**Kaynak**
İbnu'l-Kayyim (rh. a.) şöyle demiştir: "Sahabiler, Resulullah (s.a.s)'ın o gece Rabbini görüp görmediği konusunda ihtilaf etmişlerdir. İbnu Abbas (r.a.)'tan sahih olarak nakledilen bir rivayete göre Rabbini görmüştür. Yine ondan sahih olarak nakledilen bir başka rivayete göre ise kalben görmüştür."
Hz. Aişe (r.a.) ve Abdullah ibnu Mes'ud (r.a.)'dan sahih olarak nakledilen rivayetlere göre ise onlar bunu kabul etmemişlerdir. (Onların dediğine göre) Yüce Allah'ın: "And olsun ki, o onu bir başka kez daha inişte gördü. Sidretu'l-Munteha'nın yanında." (Necm, 53/13) sözünde kastedilen Cibril'dir.
Ebu Zer (r.a.)'den sahih olarak rivayet edildiğine göre o, Resulullah (s.a.s)'a: "Rabbini gördün mü?" diye sordu. O da şöyle buyurdu: "Nur vardı. O'nu nasıl görürdüm." Yani benim O'nu görmemi nur engelledi. Nitekim bir hadis metninde de: "Bir nur gördüm" denmektedir. Osman ibnu Sa'id ed-Darimi'nin rivayet ettiğine göre de sahabiler Resulullah (s.a.s)'ın O'nu görmediği konusunda görüş birliğine varmışlardır.

**Veri Satırları**
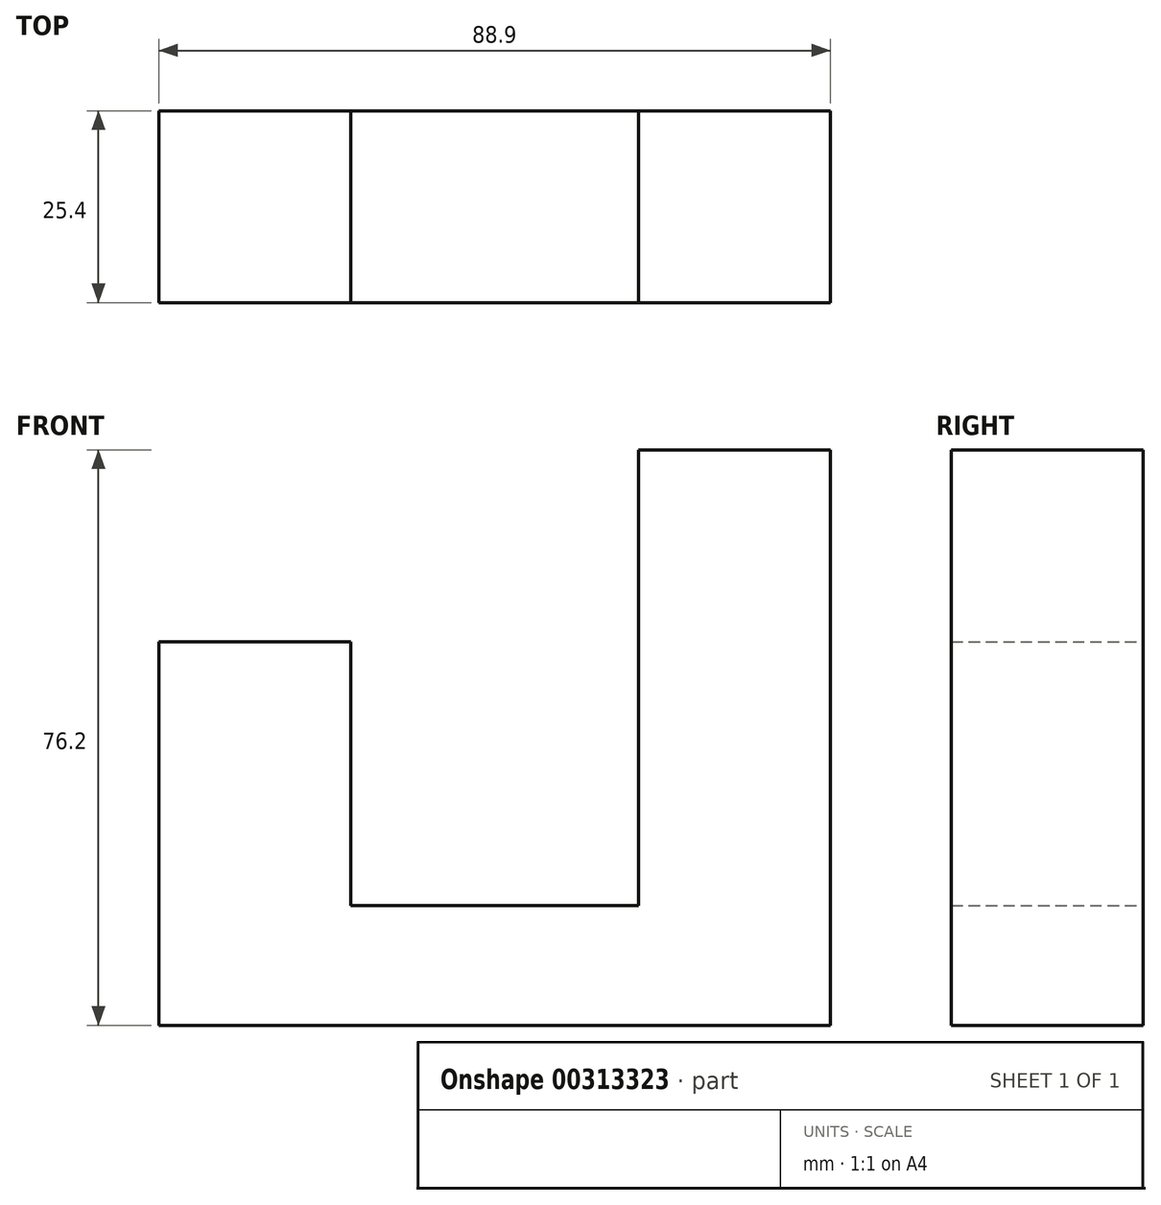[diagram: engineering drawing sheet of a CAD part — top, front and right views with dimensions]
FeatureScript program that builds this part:
annotation { "Feature Type Name" : "Feature", "Feature Type Description" : "" }
export const myFeature = defineFeature(function(context is Context, id is Id, definition is map)
    precondition{}
    {
        {
            var Q0;
            Q0=qCreatedBy(makeId("Front.planeOp"),FACE);
            var sketch = newSketch(context, id + "F0", { "sketchPlane" : qUnion([Q0])});
            skLineSegment(sketch, "E0", {"start": v(-58.85, 21.4) * mm, "end": v(-58.85, -29.4) * mm});
            skLineSegment(sketch, "E1", {"start": v(-58.85, -29.4) * mm, "end": v(30.05, -29.4) * mm});
            skLineSegment(sketch, "E2", {"start": v(30.05, -29.4) * mm, "end": v(30.05, 46.8) * mm});
            skLineSegment(sketch, "E3", {"start": v(30.05, 46.8) * mm, "end": v(4.65, 46.8) * mm});
            skLineSegment(sketch, "E4", {"start": v(4.65, 46.8) * mm, "end": v(4.65, -13.57) * mm});
            skLineSegment(sketch, "E5", {"start": v(4.65, -13.57) * mm, "end": v(-33.45, -13.57) * mm});
            skLineSegment(sketch, "E6", {"start": v(-33.45, -13.57) * mm, "end": v(-33.45, 21.4) * mm});
            skLineSegment(sketch, "E7", {"start": v(-58.85, 21.4) * mm, "end": v(-33.45, 21.4) * mm});
            skSolve(sketch);
        }
        {
            var Q0;
            Q0=makeQuery(id+"F0.imprint","IMPRINT",FACE,{"disambiguationData":[TD([[makeQuery(id+"F0.imprint","IMPRINT",EDGE,{"derivedFrom":sQuery(id+"F0.wireOp",EDGE,"E0")}),1.0]])]});
            extrude(context, id + "F1", {"entities" : qUnion([Q0]), "depth" : 25.4 * mm});
        }
    });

**Yazılı Görev**
Kaynak metne göre aşağıdaki soruları cevaplayınız.
(a) Hz. Aişe ve Abdullah ibnu Mes'ud'a göre Necm, 53/13 ayetinde kastedilen kimdir?
(b) Ebu Zer'in "Rabbini gördün mü?" sorusuna Resulullah hangi cevabı vermiştir?
(c) Osman ibnu Sa'id ed-Darimi'nin rivayetine göre sahabiler hangi konuda görüş birliğine varmışlardır?

**Sorunun Cevabı**
(a) Cibril.
(b) "Nur vardı. O'nu nasıl görürdüm."
(c) Resulullah'ın (s.a.s) Rabbini görmediği konusunda.